An Advocate General of the Court of Justice of the European Union (CJEU) has found that a company policy requiring an employee to remove her Islamic headscarf when in contact with clients constitutes unlawful direct discrimination and that an entirely neutral dress code policy may also constitute indirect discrimination – justified only if it is proportionate to the pursuance of a legitimate aim, including the interests of an employer’s business.

Ms Asma Bougnaoui is a Muslim woman who was employed as a design engineer by Micropole SA, an IT consultancy company. She entered into a contract of employment on 15 July 2008.

Whilst in employment she wore, at times of her choice, an Islamic headscarf which covered her head but left her face exposed. As part of her duties, Ms Bougnaoui was required to meet Micropole’s clients on their premises.

Following a complaint from one of those clients that Ms Bougnaoui’s headscarf had “embarrassed” its employees and requesting that “there should be no veil next time”, she was asked to confirm that she would comply with that request on her next visit. She refused to do so and was dismissed on 22 June 2009. Micropole concluded that her refusal to remove the headscarf made it impossible for her to carry out her functions on behalf of the company. Ms Bougnaoui then challenged her dismissal before the French courts.

The French Court of Cassation, before which the case is now pending, asked the Court of Justice whether a requirement not to wear an Islamic headscarf when providing IT consultancy services to clients can be regarded as a “genuine and determining occupational requirement” and therefore falls outside of the scope of the prohibition on discrimination on the grounds of religion or belief provided for by Directive 2000/78.

Advocate General Eleanor Sharpston noted in her opinion the wide differences that exist between the legal systems of the member states in relation to the wearing of religious apparel and religious signs at work. That is particularly so as regards public-sector employees. Since, however, the present case involves employment in the private sector, she restricted her observations to that area alone.

She considered that the freedom to manifest one’s religion or belief falls within the scope of the Directive as it is an intrinsic part of the freedom of religion. Ms Bougnaoui was treated less favourably on the ground of her religion since a design engineer who had not chosen to manifest his or her religious belief would not have been dismissed. The Advocate General therefore concluded that Ms Bougnaoui’s dismissal amounted to direct discrimination on the ground of religion or belief. The dismissal will be lawful only if one of the derogations provided for in the Directive applies.

The Directive provides that, in some circumstances, a difference in treatment that would otherwise amount to discrimination may be removed from its scope if the difference is based on a characteristic which constitutes an “occupational requirement”. The Advocate General considered that this derogation must be interpreted strictly. The requirement must be a “genuine and determining” one, which is proportionate to the legitimate objective pursued.

In the Advocate General’s view, the derogation cannot apply in the present case. In particular, there was nothing to suggest that Ms Bougnaoui was unable to perform her duties as a design engineer because she wore an Islamic headscarf.
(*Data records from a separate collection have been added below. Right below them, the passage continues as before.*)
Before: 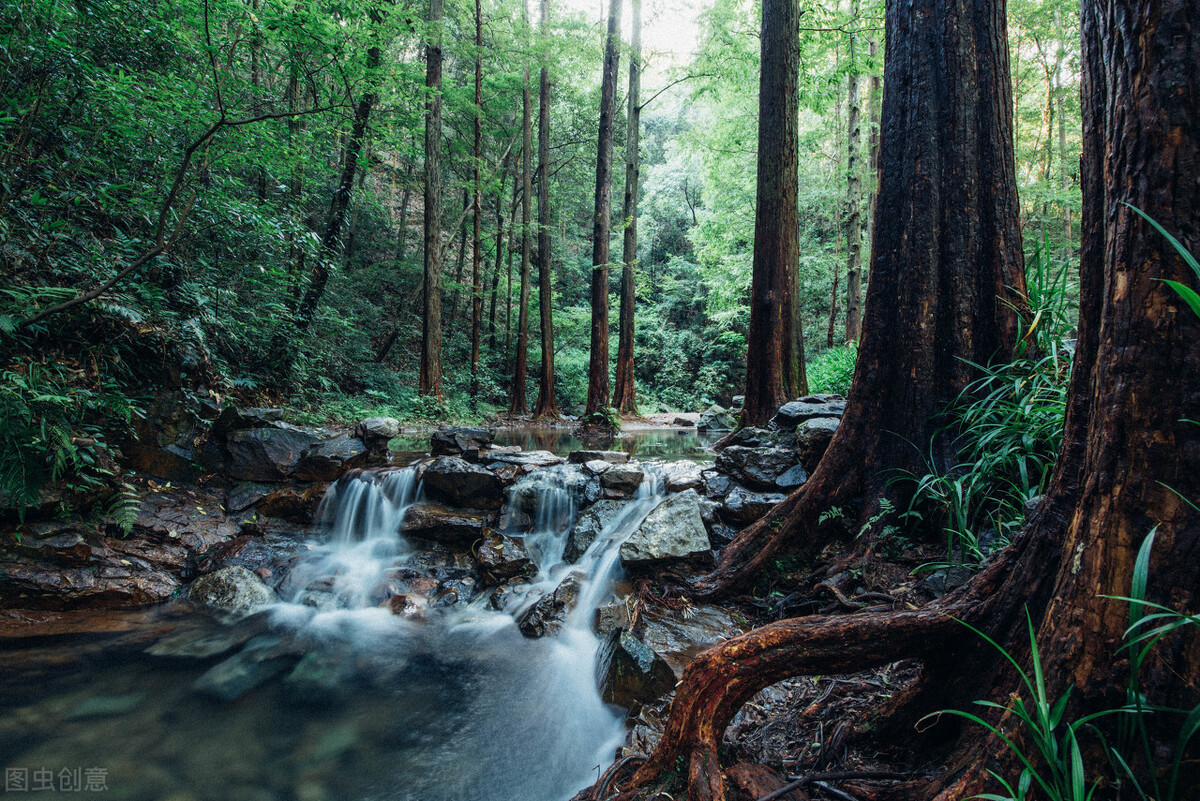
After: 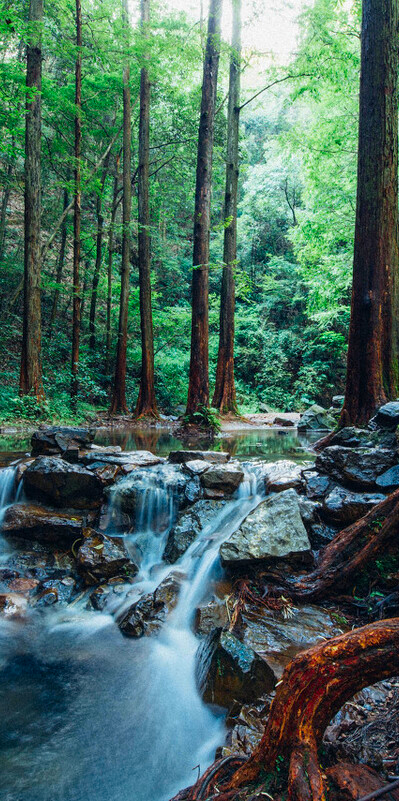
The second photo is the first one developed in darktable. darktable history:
contrast brightness saturation: saturation 0.5
tone equalizer: on, module defaults
crop: left 33.36%, right 33.36%
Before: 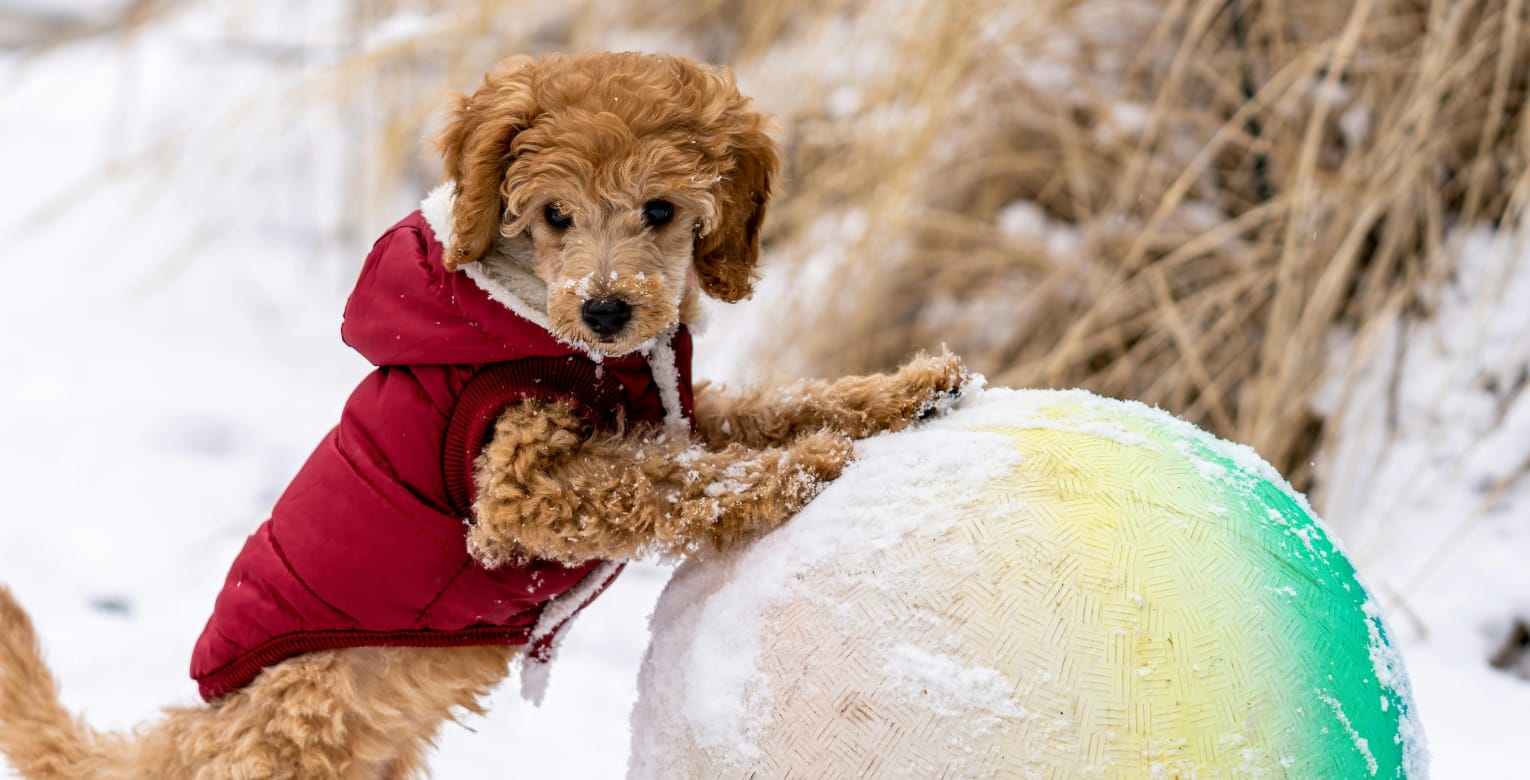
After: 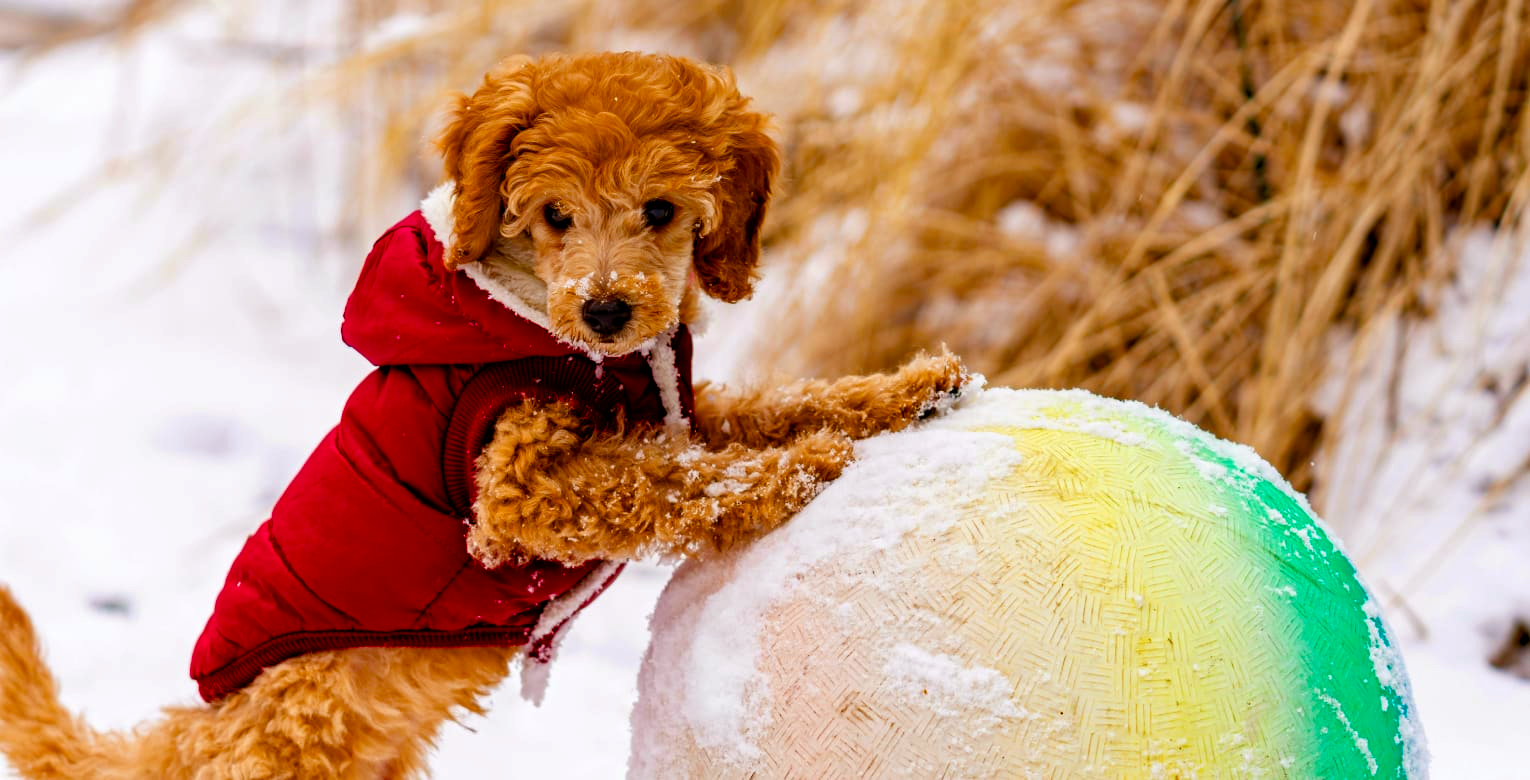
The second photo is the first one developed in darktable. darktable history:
color balance rgb: perceptual saturation grading › global saturation 35%, perceptual saturation grading › highlights -30%, perceptual saturation grading › shadows 35%, perceptual brilliance grading › global brilliance 3%, perceptual brilliance grading › highlights -3%, perceptual brilliance grading › shadows 3%
contrast brightness saturation: contrast 0.04, saturation 0.16
haze removal: compatibility mode true, adaptive false
rgb levels: mode RGB, independent channels, levels [[0, 0.5, 1], [0, 0.521, 1], [0, 0.536, 1]]
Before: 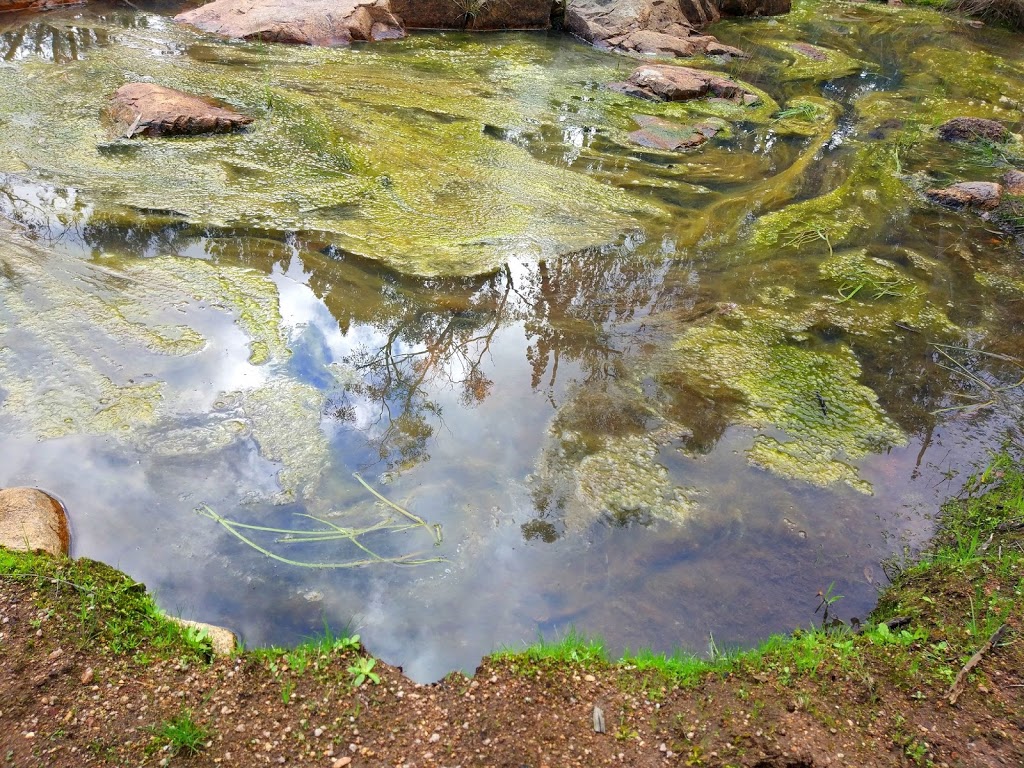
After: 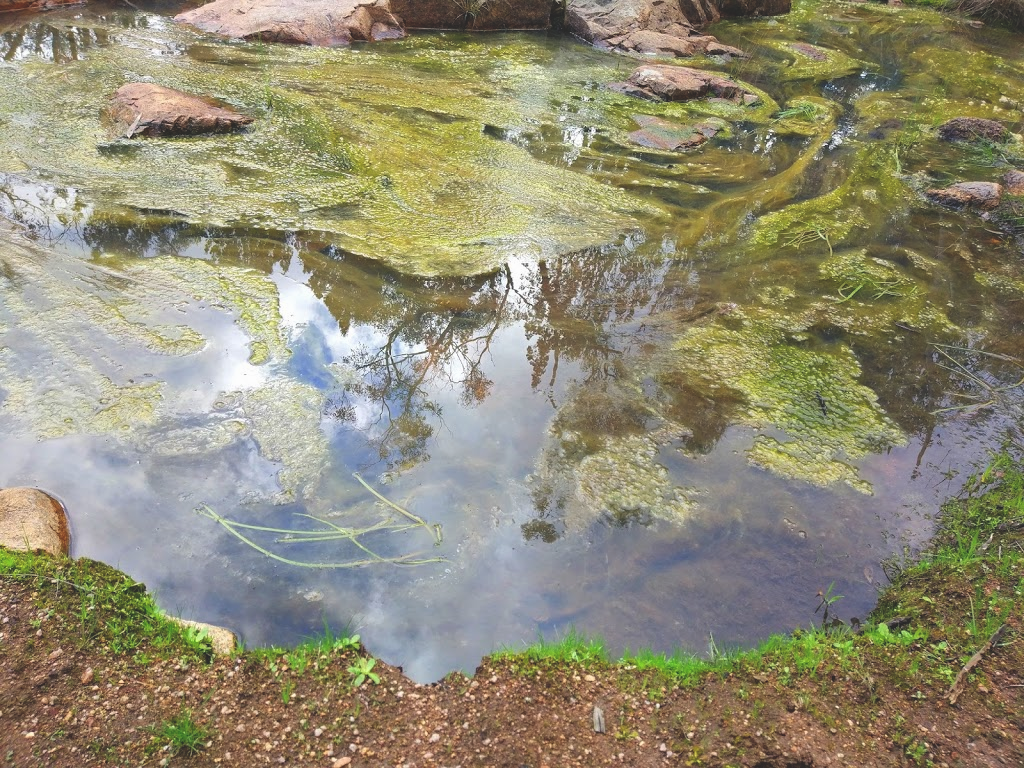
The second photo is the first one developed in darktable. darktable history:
exposure: black level correction -0.022, exposure -0.03 EV, compensate highlight preservation false
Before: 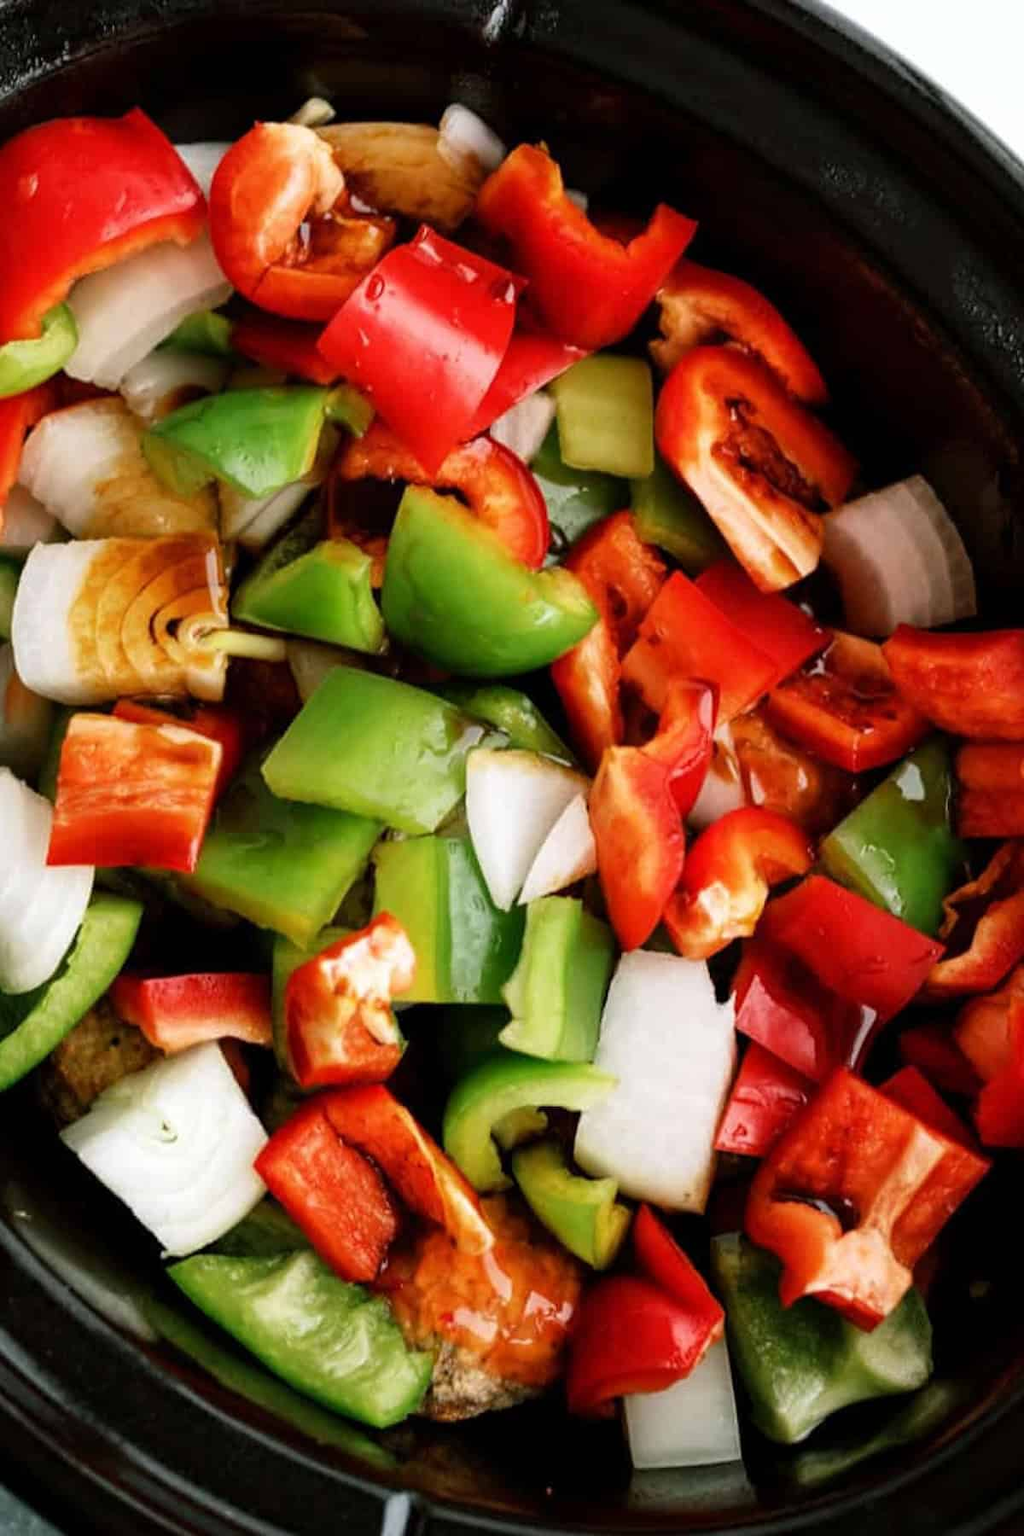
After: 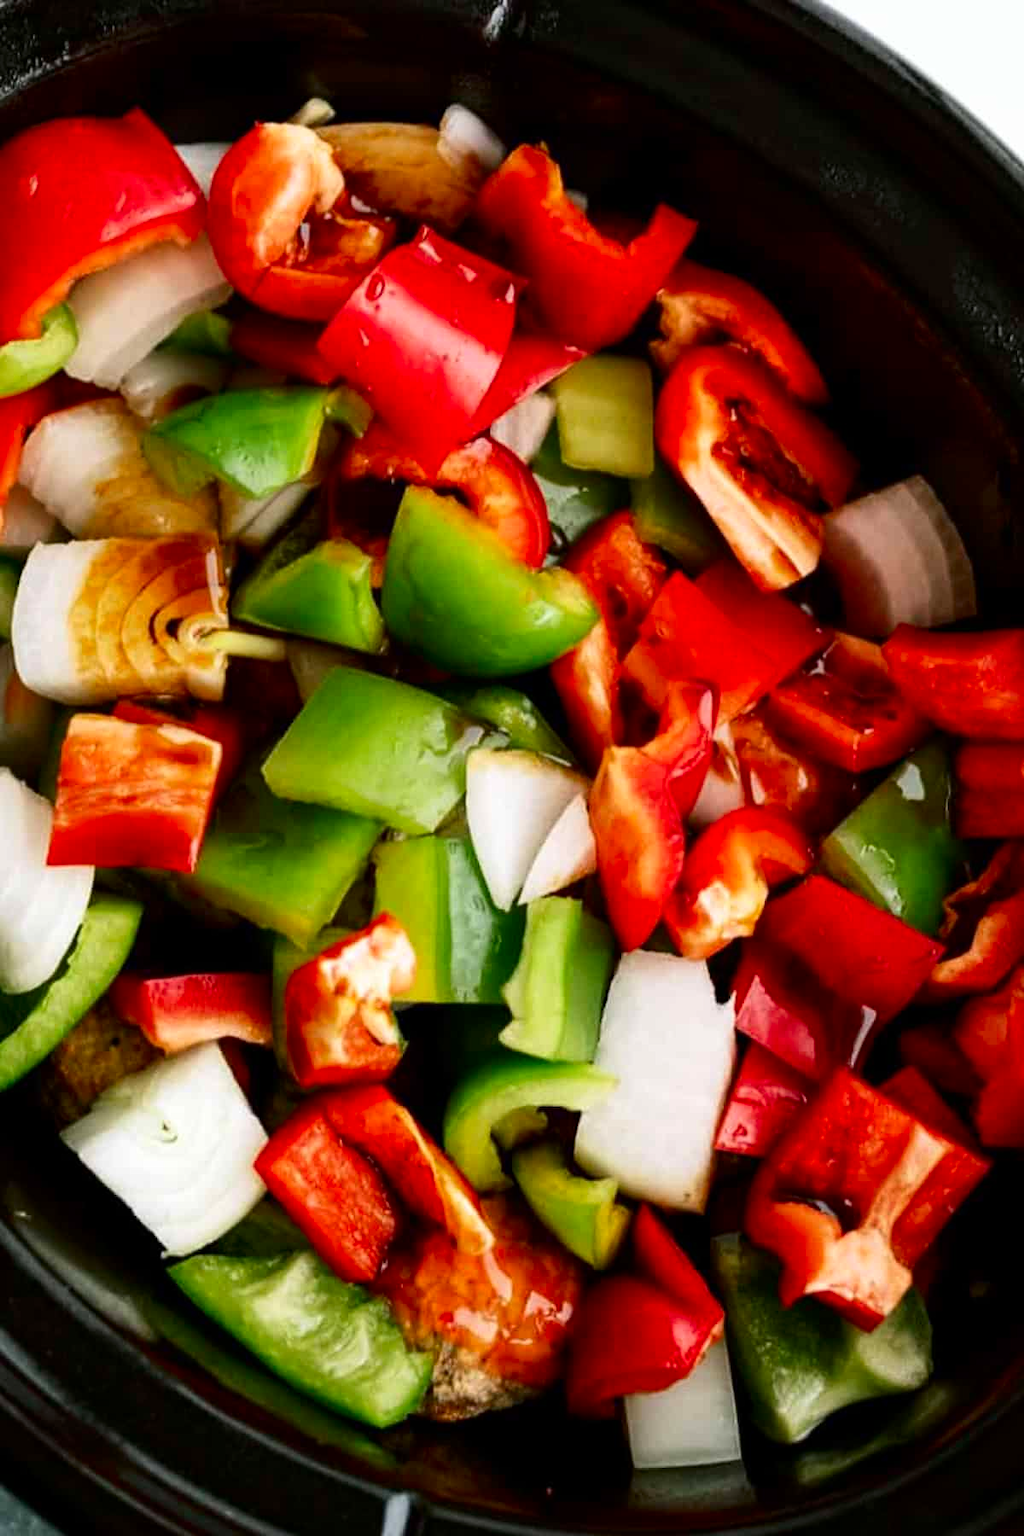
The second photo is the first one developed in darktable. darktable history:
contrast brightness saturation: contrast 0.13, brightness -0.05, saturation 0.16
white balance: emerald 1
Indeed, Micropole’s letter terminating her employment had expressly referred to her professional competence.

Although the freedom to conduct a business is a general principle of EU law, it is subject to limitations, including the need to protect the rights and freedoms of others. Direct discrimination cannot be justified on the ground of potential financial loss that might be caused to the employer.

The Advocate General then considered the remaining derogations available as regards direct discrimination and concluded that none of these can apply to the present case.

First, the Advocate General rejected the idea that a prohibition on employees wearing religious attire when in contact with customers of their employer’s business may be necessary for the protection of individual rights and freedoms necessary for the functioning of a democratic society. In any event, in the present case, there did not appear to be any relevant national legislation enacted to give effect to that derogation.

Secondly, the derogation for “occupational activities within churches and other public or private organisations, the ethos of which is based on religion or belief” could not apply given the nature of Micropole’s activities.

The Advocate General therefore concluded that Ms Bougnaoui’s dismissal constituted direct discrimination, to which none of the derogations provided for by the Directive apply.

Finally, the Advocate General briefly considered the legal position should the present case be found to concern indirect discrimination, either because the Court of Justice disagrees with her when delivering judgment or because new matters of fact may subsequently be placed before the national court. The Advocate General observed that a company policy imposing an entirely neutral dress code is likely to result in indirect discrimination.

Such a policy can be justified if it pursues a legitimate aim and is proportionate. A neutral dress-code policy might be in the interests of the employer’s business and therefore constitute a legitimate aim. However, the Advocate-General remarked that it is difficult to see how Micropole’s prohibition could be regarded as proportionate.

This is, however, ultimately a question for the national court.